The selection of Alito was clearly a move by the president, after the Miers debacle, to appease his ultaconservative base. To steal from Senate Judiciary Committee Chairman Arlen Specter, we might call it his "super, duper" conservative base. Consider, Samuel Alito is known as "Scalito," after one of the court's most right-leaning justices, Antonin Scalia. He's also been called "Scalia-lite," not a promising moniker for a position that requires depth of thought, depth of intellect, and depth of character.

And this is a man who would replace the moderate Sandra Day O'Connor, who often cast the all-important swing vote on issues relating to reproductive rights.
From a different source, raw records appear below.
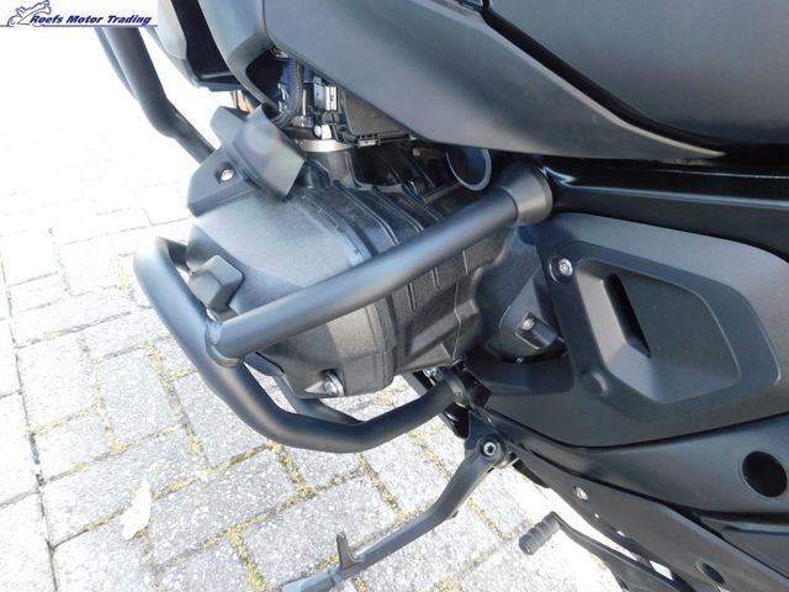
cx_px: 394
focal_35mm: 23
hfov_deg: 73.9
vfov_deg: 58.9
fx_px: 524
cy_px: 296
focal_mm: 4
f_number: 3
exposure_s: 1/30
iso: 180
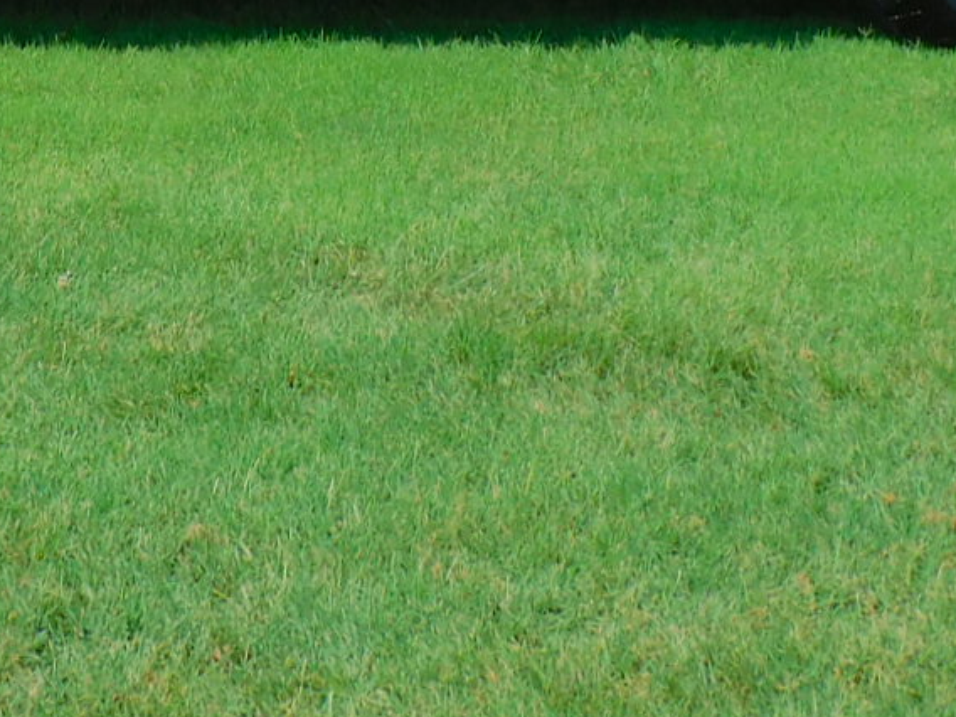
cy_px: -451
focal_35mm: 132
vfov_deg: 10.7
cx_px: 59
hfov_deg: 14.8
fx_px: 3645
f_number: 3.6
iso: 125
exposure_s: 1/1250
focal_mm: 5.9
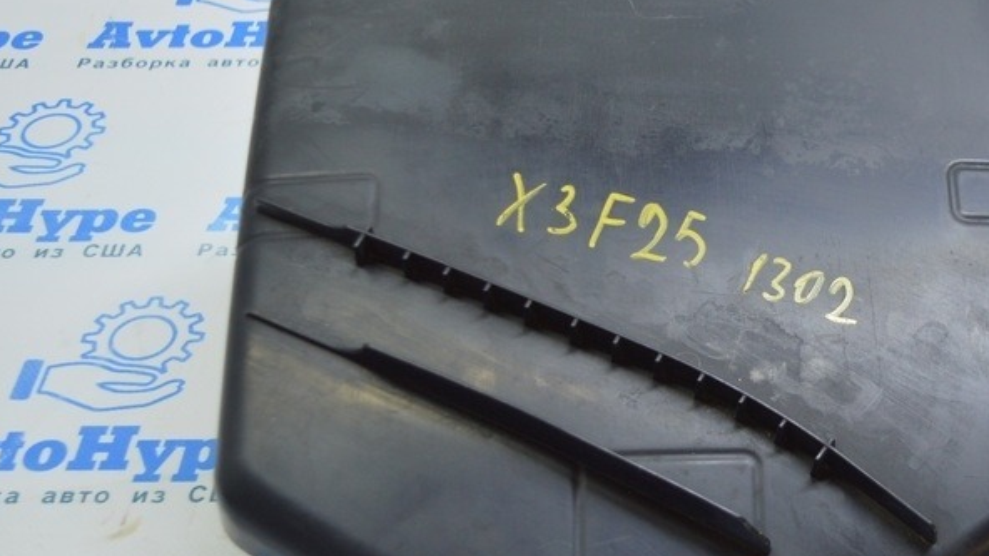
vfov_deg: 17.8
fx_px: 1781
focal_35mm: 68
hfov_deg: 30.5
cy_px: 291
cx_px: 735
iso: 400
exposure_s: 1/50
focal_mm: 25
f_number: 4
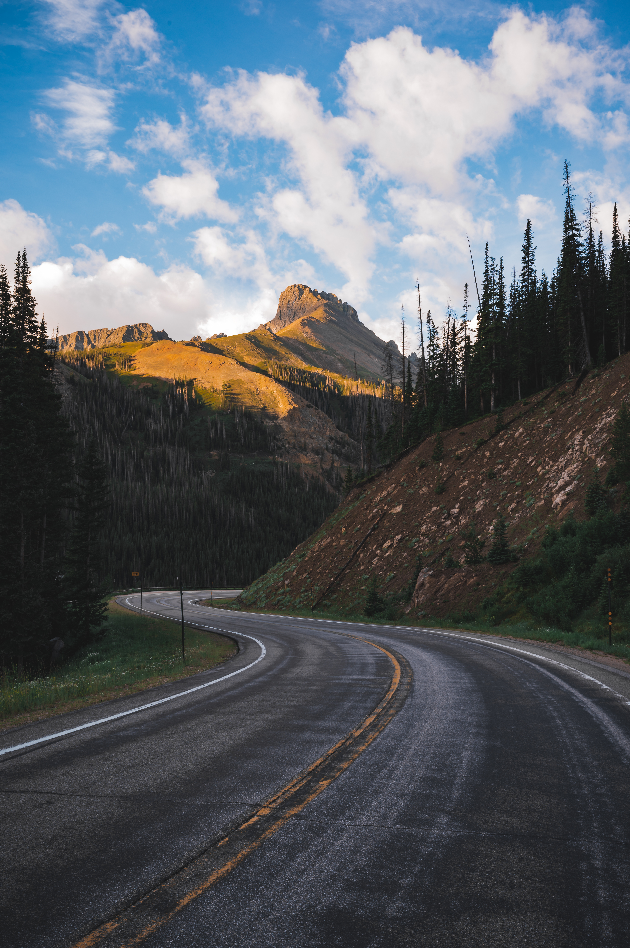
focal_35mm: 35
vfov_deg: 54.5
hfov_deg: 37.8
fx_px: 920
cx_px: 315
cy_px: 474
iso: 100
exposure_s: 1/10
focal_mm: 35
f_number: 16
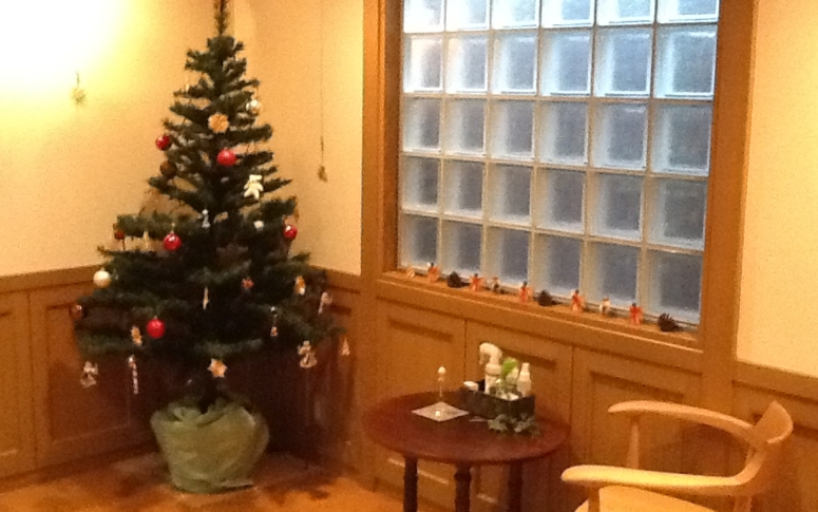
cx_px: 403
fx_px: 781
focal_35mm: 35
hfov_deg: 55.3
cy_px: 263
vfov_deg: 36.3
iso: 640
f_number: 2.4
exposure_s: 1/15
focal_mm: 2.03
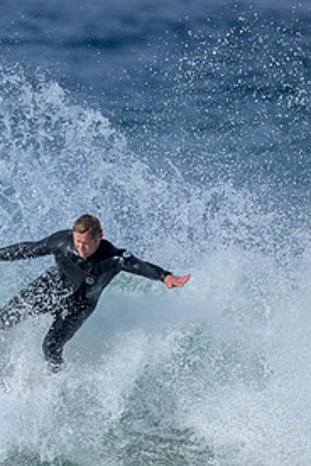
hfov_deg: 0.8
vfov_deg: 1.2
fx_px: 21755
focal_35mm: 1679
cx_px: -49
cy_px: 323
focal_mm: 800
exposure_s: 1/2500
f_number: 6.3
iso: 360
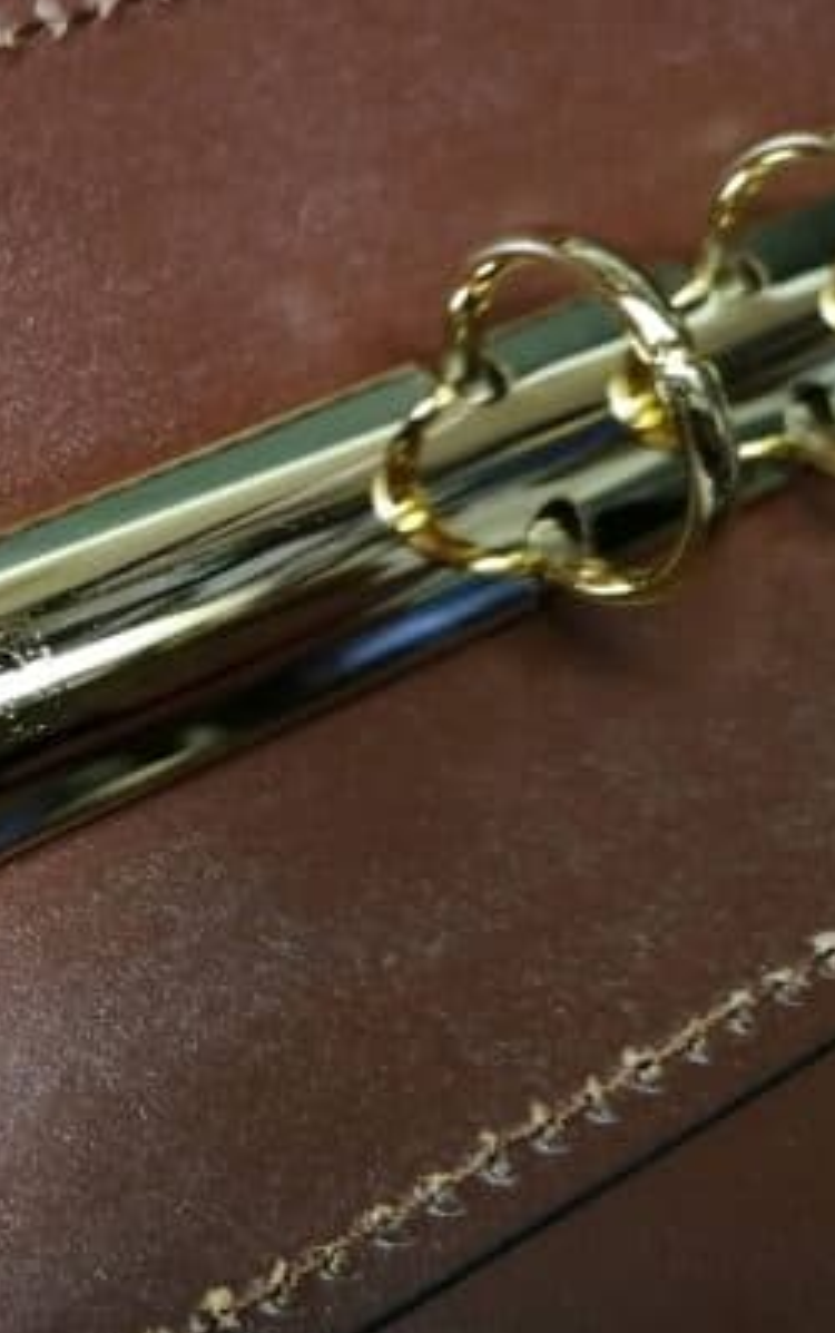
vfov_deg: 46.2
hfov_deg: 27.7
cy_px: 641
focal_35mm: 43
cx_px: -53
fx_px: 1563
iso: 160
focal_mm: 3.62
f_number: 1.8
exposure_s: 1/33.3
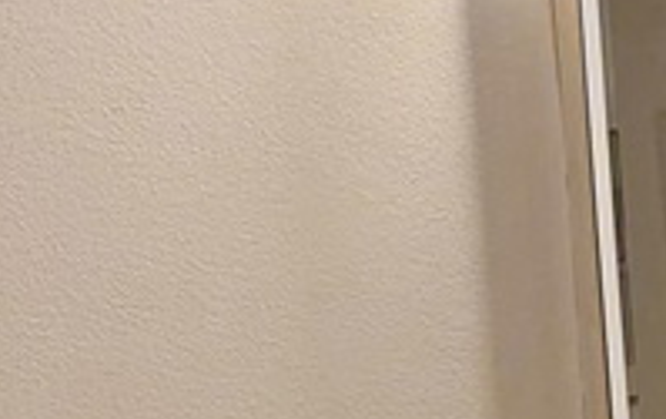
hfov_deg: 9.7
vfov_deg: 6.2
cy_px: 1180
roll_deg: +0.8
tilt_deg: -12.7
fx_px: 3617
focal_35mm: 199
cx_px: 1389
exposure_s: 1/120
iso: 100
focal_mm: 5.96
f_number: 1.6
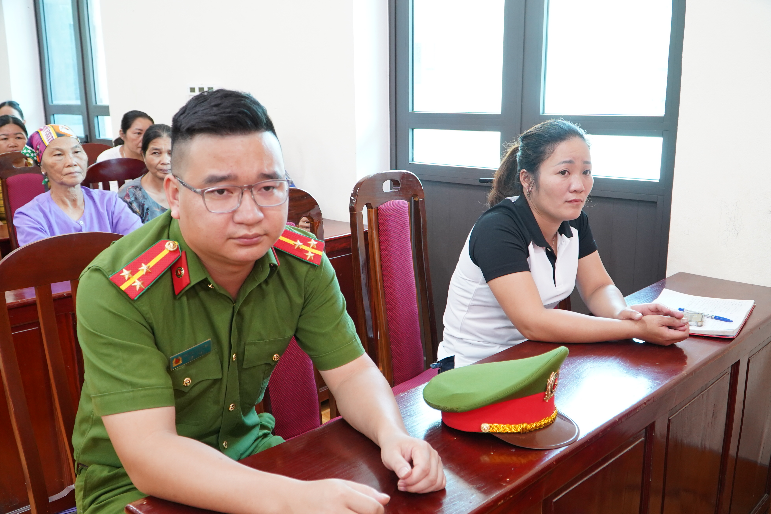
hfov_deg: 60.3
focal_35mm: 31
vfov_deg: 42.3
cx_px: 386
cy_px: 257
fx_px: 664
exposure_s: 1/40
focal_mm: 21
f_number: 4
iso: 1600
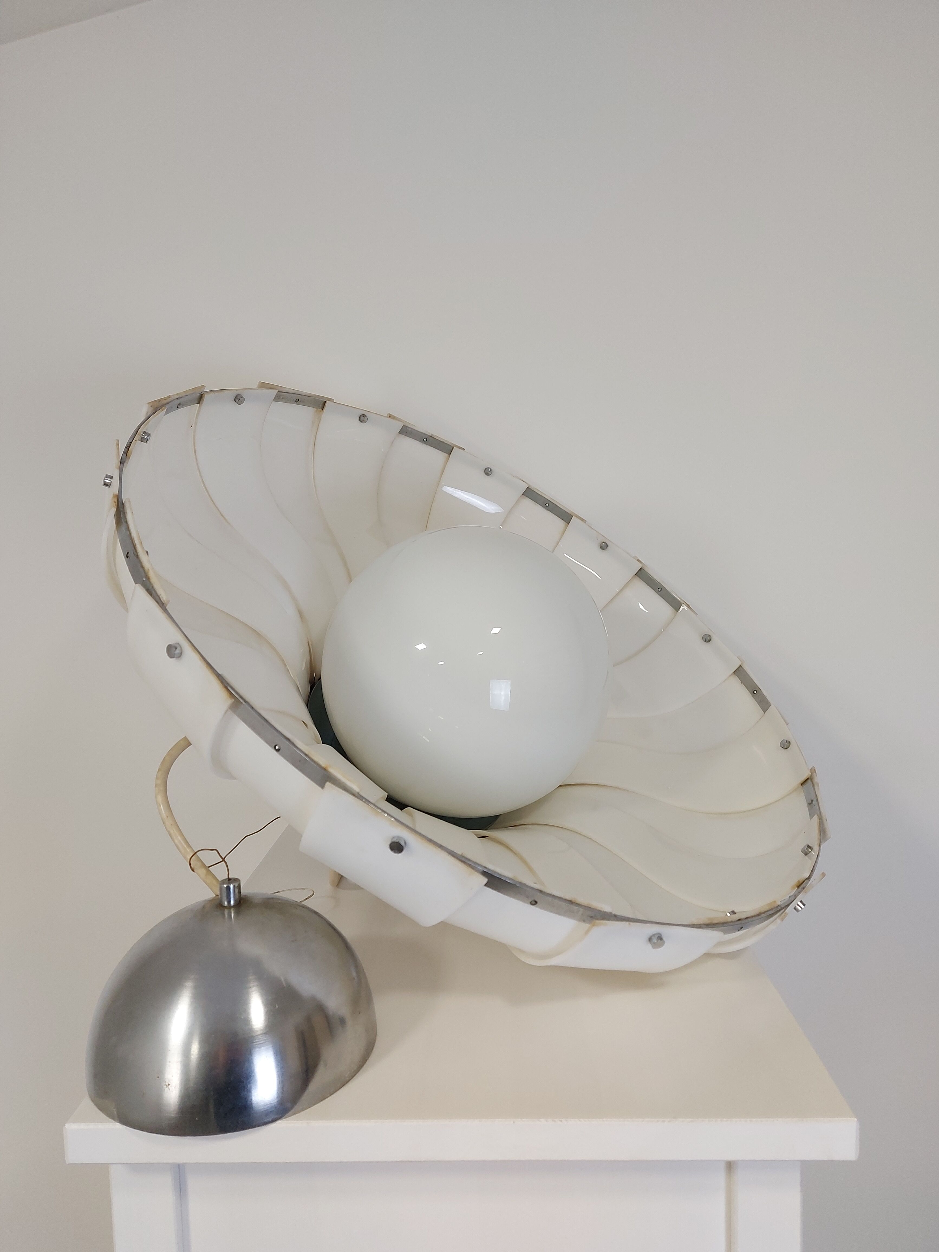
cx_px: 470
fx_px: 868
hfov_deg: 56.8
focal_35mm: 24
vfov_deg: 71.6
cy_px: 626
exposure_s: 1/50
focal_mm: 5.23
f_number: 1.8
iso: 100
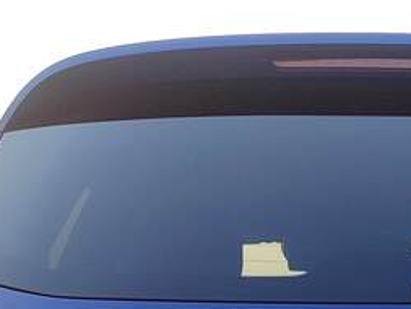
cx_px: 380
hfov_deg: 19.1
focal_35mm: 101
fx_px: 1200
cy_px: 481
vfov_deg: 13.7
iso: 73
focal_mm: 5.95
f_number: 1.89
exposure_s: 1/100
Had Judge Alito been on the Supreme Court instead of Justice O'Connor when Casey was decided, states today would be free to impose the medieval requirement that married women notify their husbands prior to an abortion - a requirement especially egregious for women in violent relationships.

The Senate must not confirm a nominee who has a long judicial record of hostility toward women's rights, privacy rights, and civil rights. Alito's confirmation could radically transform the Supreme Court.

The Supreme Court's decision to hear Ayotte v. Planned Parenthood at the end of November spotlights the urgency of the threat to reproductive freedom. In this high-stakes case, the justices are expected to rule on whether a woman's health will remain the paramount concern in laws that restrict abortion access. The ruling will have an immediate impact on women's health across the nation and will determine whether a fundamental principle established in Roe v. Wade will remain the law of the land.

When previous Supreme Court nominees had been put before the Senate and the public for consideration, Planned Parenthood was willing to assume a wait-and-see attitude. Not this time. Samuel Alito is so extreme, so far outside the mainstream, so committed to setting back women's rights and trampling on our hard-won freedoms, that our opposition will be immediate and vigorous and relentless.